Ischaemic injury of the adult human heart results in irreversible loss of cardiomyocytes (CM), leading to fibrosis, and eventually heart failure. Cardiac regeneration attempts involving the transplantation of somatic progenitor cells uniformly failed to provide relevant de novo CM and did not reverse heart failure in multiple clinical trials.1,2 As an alternative method of CM provision, direct reprogramming of fibroblasts into induced CM (iCM) by forced expression of cardiomyogenesis-related transcription factors is currently being explored. However, reprogramming efficiency is low, and mature iCM have little or no proliferation capacity. The authors therefore developed a protocol for the genetic reprogramming of cardiac fibroblasts (CF) into iCM precursor cells (iCMP) with CM lineage commitment and evaluated their therapeutic potential in a mouse model of myocardial infarction (MI).
METHODS AND RESULTS
CF were reprogrammed into iCMP by lentiviral gene transfer of GATA4, MEF2C, TBX5, and MYOCD (GMTMy),3 resulting in approximately 30% of cells positive for cardiac troponin T, α-actinin, and myosin heavy chain in immunostainings. The induced cells also expressed well-known cardiovascular precursor markers such as Nkx2-5, Mesp1, CXCR4, and Flk-1, and displayed robust proliferation capacity as indicated by Ki67 expression. Next, pure iCMP populations were obtained by transcriptional selection with MYH6/7-targeting molecular beacons.4
Thereafter, global transcriptome profiling was performed by RNA sequencing. By principal component analysis, iCMP displayed a unique gene expression profile compared to their parental CF and adult heart, indicating an intermediate state of cardiac development. Gene Ontology analyses revealed upregulation of genes associated with cardiac development, differentiation, and morphogenesis, as well as downregulation of genes associated to cell proliferation in iCMP compared to CF. Evaluation of selected gene sets showed downregulation of nonmyocyte genes, upregulation of additional cardiac transcription factors, and upregulation of certain functional and structural genes, such as ion channel genes and contractile genes.
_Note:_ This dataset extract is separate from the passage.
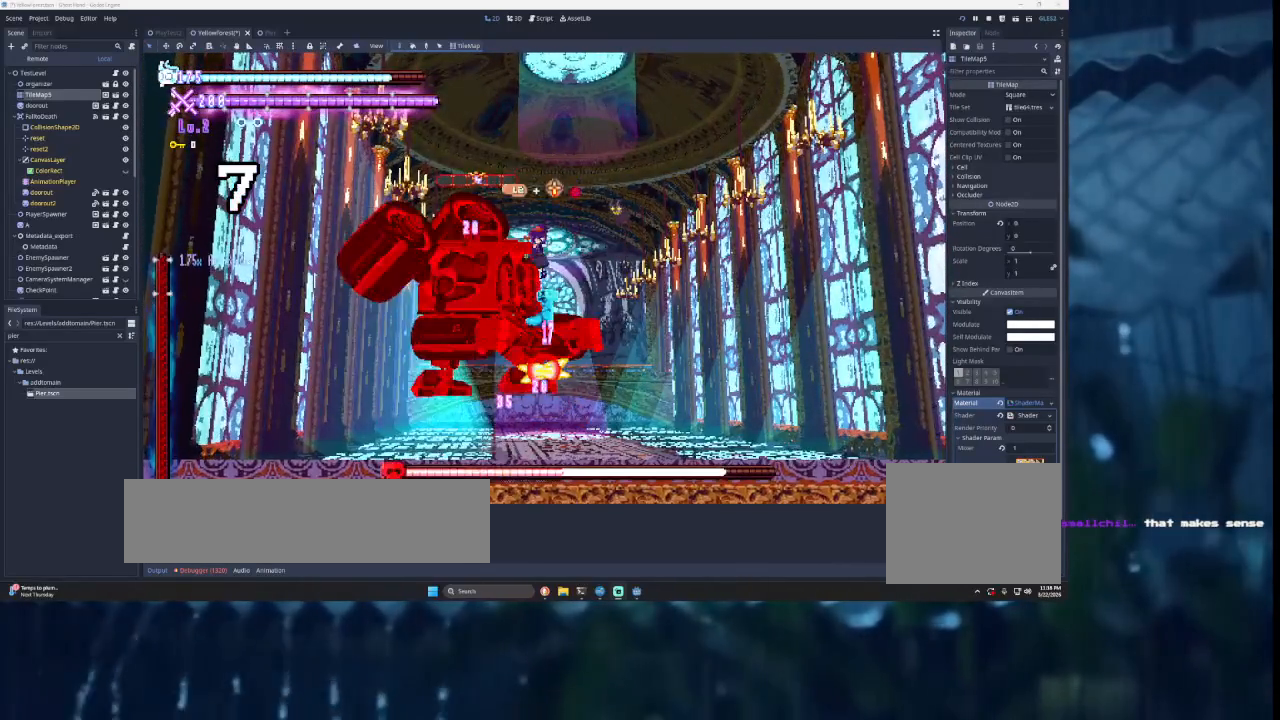
{"buttons": ["L2"], "left_stick": "left", "right_stick": "down", "events": [[33, "left_stick", "right"], [367, "L2", "down"], [367, "left_stick", "left"], [467, "right_stick", "down"]]}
Subsequently, iCMP were differentiated towards CM using 5-Azacytidine, TGFß, and ascorbic acid. In these differentiation assays, iCMP ceased proliferation, displayed elongated morphology, and formed prominent sarcomere-like structures. CD31-positive endothelial cells were not detected in differentiating iCMP cultures, but the presence of α-smooth muscle actin-positive smooth muscle cells was noted. iCMP-derived CM did not display spontaneous contractions within the 20-day-observation period.
To generate sufficient cell doses for intracardiac injection in a mouse model of MI, iCMP were extensively expanded in medium supporting their stable phenotype. Frozen stocks were prepared and iCMP phenotype was confirmed after thawing and recovery before in vivo application in male C57BL/6J mice after permanent ligation of the left anterior descending artery. Serial transthoracic echocardiographic analyses revealed that left ventricular ejection fraction was increased as early as 2 weeks after iCMP injection, compared to the no treatment and placebo control groups. This increase was stably maintained until Week 6. Similarly, cardiac output was improved 6 weeks after iCMP treatment. Additionally, an improvement in left ventricular wall thickness at diastole in mice transplanted with iCMP was observed, as well as a dramatically decreased scar size in histological sections stained with Masson’s trichrome.
Taken together, iCMP generated via direct cellular reprogramming followed by transcriptional selection display a phenotype compatible with an intermediate state of cardiogenic development. They can be expanded to yield therapeutic cell doses and beneficially influence post-infarct myocardial remodelling in a rodent model. Thus, iCMP are promising candidates for novel cardiac cell therapy/regeneration strategies.